In ökologischer Hinsicht sammelt der saubere Power-Schwede jedenfalls reichlich Pluspunkte: Direkte CO₂-Emissionen entstehen keine, höchstens indirekt, wenn der Strommix einmal nicht ganz grün ist. Der 64-kWh-Akku ist zwar ordentlich dimensioniert, die beiden Motoren lassen den Energiebedarf allerdings auf rund 20 kWh pro 100 Kilometer steigen. Auf mehreren 330 Kilometer langen Autobahntouren war selbst bei 120 km/h, abgeschalteter Klimaanlage und milden Temperaturen ein Zwischenstopp unvermeidlich. Schnellladen beherrscht der Volvo solide, aber nicht spektakulär: Von den nominellen 150 kW Ladeleistung werden real meist rund 100 kW umgesetzt. Im besten Fall konnten wir 20 kWh – also etwa 100 Kilometer Reichweite – in gut zwölf Minuten in die Akkus pumpen.
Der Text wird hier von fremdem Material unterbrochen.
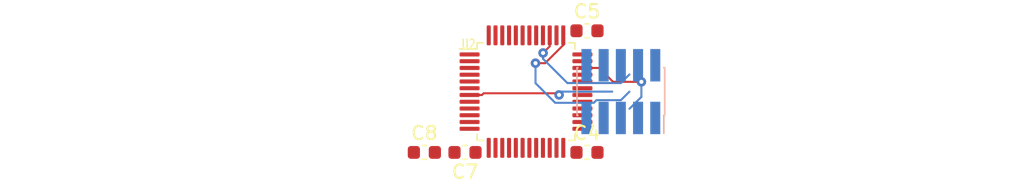
<source format=kicad_pcb>
(kicad_pcb
	(version 20240108)
	(generator "pcbnew")
	(generator_version "8.0")
	(general
		(thickness 1.6)
		(legacy_teardrops no)
	)
	(paper "A4")
	(layers
		(0 "F.Cu" signal "Front")
		(31 "B.Cu" signal "Back")
		(34 "B.Paste" user)
		(35 "F.Paste" user)
		(36 "B.SilkS" user "B.Silkscreen")
		(37 "F.SilkS" user "F.Silkscreen")
		(38 "B.Mask" user)
		(39 "F.Mask" user)
		(41 "Cmts.User" user "User.Comments")
		(44 "Edge.Cuts" user)
		(45 "Margin" user)
		(46 "B.CrtYd" user "B.Courtyard")
		(47 "F.CrtYd" user "F.Courtyard")
		(49 "F.Fab" user)
	)
	(setup
		(stackup
			(layer "F.SilkS"
				(type "Top Silk Screen")
			)
			(layer "F.Paste"
				(type "Top Solder Paste")
			)
			(layer "F.Mask"
				(type "Top Solder Mask")
				(thickness 0.01)
			)
			(layer "F.Cu"
				(type "copper")
				(thickness 0.035)
			)
			(layer "dielectric 1"
				(type "core")
				(thickness 1.51)
				(material "FR4")
				(epsilon_r 4.5)
				(loss_tangent 0.02)
			)
			(layer "B.Cu"
				(type "copper")
				(thickness 0.035)
			)
			(layer "B.Mask"
				(type "Bottom Solder Mask")
				(thickness 0.01)
			)
			(layer "B.Paste"
				(type "Bottom Solder Paste")
			)
			(layer "B.SilkS"
				(type "Bottom Silk Screen")
			)
			(copper_finish "None")
			(dielectric_constraints no)
		)
		(pad_to_mask_clearance 0)
		(allow_soldermask_bridges_in_footprints no)
		(aux_axis_origin 138 48)
		(pcbplotparams
			(layerselection 0x00010f0_ffffffff)
			(plot_on_all_layers_selection 0x0000000_00000000)
			(disableapertmacros no)
			(usegerberextensions no)
			(usegerberattributes no)
			(usegerberadvancedattributes no)
			(creategerberjobfile no)
			(dashed_line_dash_ratio 12.000000)
			(dashed_line_gap_ratio 3.000000)
			(svgprecision 6)
			(plotframeref no)
			(viasonmask no)
			(mode 1)
			(useauxorigin no)
			(hpglpennumber 1)
			(hpglpenspeed 20)
			(hpglpendiameter 15.000000)
			(pdf_front_fp_property_popups yes)
			(pdf_back_fp_property_popups yes)
			(dxfpolygonmode yes)
			(dxfimperialunits yes)
			(dxfusepcbnewfont yes)
			(psnegative no)
			(psa4output no)
			(plotreference yes)
			(plotvalue yes)
			(plotfptext yes)
			(plotinvisibletext no)
			(sketchpadsonfab no)
			(subtractmaskfromsilk no)
			(outputformat 1)
			(mirror no)
			(drillshape 0)
			(scaleselection 1)
			(outputdirectory "gerbers")
		)
	)
	(net 0 "")
	(net 1 "usb.gnd")
	(net 2 "reg.pwr_out")
	(net 3 "led.signal")
	(net 4 "mcu.ic.osc.xtal_out")
	(net 5 "mcu.reset_node")
	(net 6 "mcu.ic.osc.xtal_in")
	(net 7 "mcu.swd.tdi")
	(net 8 "mcu.swd_node.swdio")
	(net 9 "mcu.swd_node.swclk")
	(net 10 "mcu.swd.swo")
	(footprint "Capacitor_SMD:C_0603_1608Metric" (layer "F.Cu") (at 153 52.5))
	(footprint "Package_QFP:LQFP-48_7x7mm_P0.5mm" (layer "F.Cu") (at 160.5 48))
	(footprint "Capacitor_SMD:C_0603_1608Metric" (layer "F.Cu") (at 165 43.5))
	(footprint "Capacitor_SMD:C_0603_1608Metric" (layer "F.Cu") (at 156 52.5 180))
	(footprint "Capacitor_SMD:C_0603_1608Metric" (layer "F.Cu") (at 165 52.5))
	(footprint "Connector_PinHeader_1.27mm:PinHeader_2x05_P1.27mm_Vertical_SMD" (layer "B.Cu") (at 167.5 48 90))
	(segment
		(start 157.25 48.25)
		(end 156.3375 48.25)
		(width 0.15)
		(layer "F.Cu")
		(net 5)
		(uuid "3a553c4d-948b-414b-84a2-60192353628d")
	)
	(segment
		(start 157.3745 48.1255)
		(end 157.25 48.25)
		(width 0.15)
		(layer "F.Cu")
		(net 5)
		(uuid "a86673f2-8f2d-4899-ba62-c84de7b8a986")
	)
	(segment
		(start 162.9414 48.2437)
		(end 162.8232 48.1255)
		(width 0.15)
		(layer "F.Cu")
		(net 5)
		(uuid "df308752-f423-4983-ae07-bc66ce5f71ff")
	)
	(segment
		(start 162.8232 48.1255)
		(end 157.3745 48.1255)
		(width 0.15)
		(layer "F.Cu")
		(net 5)
		(uuid "ef3e322e-cb6a-4f7f-b2db-7cf7a31b0b9c")
	)
	(via
		(at 162.9414 48.2437)
		(size 0.7)
		(drill 0.3)
		(layers "F.Cu" "B.Cu")
		(net 5)
		(uuid "0e0f1074-7e6f-41f0-a3eb-bba25f5d5ca7")
	)
	(segment
		(start 162.9414 48.2437)
		(end 163.1851 48)
		(width 0.15)
		(layer "B.Cu")
		(net 5)
		(uuid "bb5ee3e5-bbc4-4d5f-86ca-1f5f5c620f16")
	)
	(segment
		(start 163.1851 48)
		(end 166.865 48)
		(width 0.15)
		(layer "B.Cu")
		(net 5)
		(uuid "ea860e56-06ab-4f53-a7d3-8cec5c391a87")
	)
	(segment
		(start 169.0153 47.2768)
		(end 166.9227 47.2768)
		(width 0.15)
		(layer "F.Cu")
		(net 8)
		(uuid "143d3456-93d1-4d15-b5a8-cee1895f60dd")
	)
	(segment
		(start 166.9227 47.2768)
		(end 165.8959 46.25)
		(width 0.15)
		(layer "F.Cu")
		(net 8)
		(uuid "7058c76b-85f0-4f63-8a1d-6498bddb108e")
	)
	(segment
		(start 165.8959 46.25)
		(end 164.6625 46.25)
		(width 0.15)
		(layer "F.Cu")
		(net 8)
		(uuid "8bf57bf9-8c77-4e6c-9103-1e780dc267bb")
	)
	(via
		(at 169.0153 47.2768)
		(size 0.7)
		(drill 0.3)
		(layers "F.Cu" "B.Cu")
		(net 8)
		(uuid "3dc8d1c8-8d0a-427d-8911-0476a271b6ae")
	)
	(segment
		(start 168.135 49.27)
		(end 169.0153 48.3897)
		(width 0.15)
		(layer "B.Cu")
		(net 8)
		(uuid "cbb5d800-ff7e-478d-ad75-bf06355ca289")
	)
	(segment
		(start 169.0153 48.3897)
		(end 169.0153 47.2768)
		(width 0.15)
		(layer "B.Cu")
		(net 8)
		(uuid "f70e106b-fe85-4cce-8c4a-c647e2dd8c71")
	)
	(segment
		(start 163.25 44.555)
		(end 161.9074 45.8976)
		(width 0.15)
		(layer "F.Cu")
		(net 9)
		(uuid "4a731ae6-dfb6-4d27-b567-f58703998729")
	)
	(segment
		(start 163.25 43.8375)
		(end 163.25 44.555)
		(width 0.15)
		(layer "F.Cu")
		(net 9)
		(uuid "8f3f797b-5b2d-4349-992b-23af0d6ba75b")
	)
	(segment
		(start 161.9074 45.8976)
		(end 161.2022 45.8976)
		(width 0.15)
		(layer "F.Cu")
		(net 9)
		(uuid "ed91d891-c4f0-49e1-901e-15b3f0e051cf")
	)
	(via
		(at 161.2022 45.8976)
		(size 0.7)
		(drill 0.3)
		(layers "F.Cu" "B.Cu")
		(net 9)
		(uuid "0ee82628-bee0-48aa-b7bc-b7a48a07154a")
	)
	(segment
		(start 167.5 48.635)
		(end 165.6999 48.635)
		(width 0.15)
		(layer "B.Cu")
		(net 9)
		(uuid "028c0681-8837-4901-bd9e-81b9c4179aed")
	)
	(segment
		(start 162.6548 48.8296)
		(end 161.2022 47.377)
		(width 0.15)
		(layer "B.Cu")
		(net 9)
		(uuid "07c8fb7f-0e93-4d45-86f9-9255e0c870eb")
	)
	(segment
		(start 165.6999 48.635)
		(end 165.5053 48.8296)
		(width 0.15)
		(layer "B.Cu")
		(net 9)
		(uuid "5acf559c-1f1b-4613-a5f7-f1bcc8c752ea")
	)
	(segment
		(start 168.135 48)
		(end 167.5 48.635)
		(width 0.15)
		(layer "B.Cu")
		(net 9)
		(uuid "b217d245-6b0d-4093-875d-f01f341fdb39")
	)
	(segment
		(start 165.5053 48.8296)
		(end 162.6548 48.8296)
		(width 0.15)
		(layer "B.Cu")
		(net 9)
		(uuid "e3c20ba0-8da1-406b-8c4d-5f14c3a8c091")
	)
	(segment
		(start 161.2022 47.377)
		(end 161.2022 45.8976)
		(width 0.15)
		(layer "B.Cu")
		(net 9)
		(uuid "f8d52beb-3226-4a29-8a6e-4312b553b263")
	)
	(segment
		(start 161.7598 45.1416)
		(end 162.25 44.6514)
		(width 0.15)
		(layer "F.Cu")
		(net 10)
		(uuid "5181363e-584d-4f9e-a675-bb9be3aed34d")
	)
	(segment
		(start 162.25 44.6514)
		(end 162.25 43.8375)
		(width 0.15)
		(layer "F.Cu")
		(net 10)
		(uuid "83b49acf-42db-46bc-9b53-986a0ce6ebce")
	)
	(via
		(at 161.7598 45.1416)
		(size 0.7)
		(drill 0.3)
		(layers "F.Cu" "B.Cu")
		(net 10)
		(uuid "c51b3b99-70e0-428d-b5c0-250f12b90199")
	)
	(segment
		(start 163.5503 47.365)
		(end 161.7598 45.5745)
		(width 0.15)
		(layer "B.Cu")
		(net 10)
		(uuid "0ecc429d-e837-4138-a2ac-e62d84987d8b")
	)
	(segment
		(start 167.5 47.365)
		(end 163.5503 47.365)
		(width 0.15)
		(layer "B.Cu")
		(net 10)
		(uuid "1b33ab5f-3090-4bd3-808f-f5d201236bdd")
	)
	(segment
		(start 168.135 46.73)
		(end 167.5 47.365)
		(width 0.15)
		(layer "B.Cu")
		(net 10)
		(uuid "24032607-7a48-4b0e-acfe-5683eea54906")
	)
	(segment
		(start 161.7598 45.5745)
		(end 161.7598 45.1416)
		(width 0.15)
		(layer "B.Cu")
		(net 10)
		(uuid "4e8fa57f-b930-453f-922f-77a464a4e39b")
	)
)

</source>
EX30: Passend für enge Parkplätze
Im Alltag spielt das für uns jedoch eine untergeordnete Rolle. Wir haben uns vielmehr darüber gefreut, dass der EX30 dank seiner kompakten Maße problemlos in unseren engen Tiefgaragenstellplatz mit Wallbox passt. Hier braucht der Akku am 11-kW-Kabel zwar einige Stunden, bis er voll ist. Doch dafür macht der Strompreis von rund 31 Cent pro kWh den 428-PS-Boliden im Alltag günstiger als jeden Benziner oder Diesel.
Dem Fahrspaß, der Alltagstauglichkeit und den niedrigen Energiekosten steht ein stolzer Einstiegspreis von 57.300 Euro gegenüber. Dieses Preisniveau ist bei der Cross-Country-Version unvermeidlich, da sie ausschließlich als allradgetriebene Topvariante angeboten wird. Zwar gilt der EX30 als elektrisches Einstiegsmodell von Volvo, doch die günstigere Basisversion mit Heckantrieb und kleiner Batterie ab 38.500 Euro ist nicht im rustikaleren CC-Trimm erhältlich.
Wer den markanten Offroad-Look möchte, muss also zur stärksten Motorisierung greifen, wird dafür aber mit reichlich Temperament belohnt. Und mit der beruhigenden Gewissheit, dass hohe Leistung bei Volvo heute ganz ohne Benzingeruch auskommt.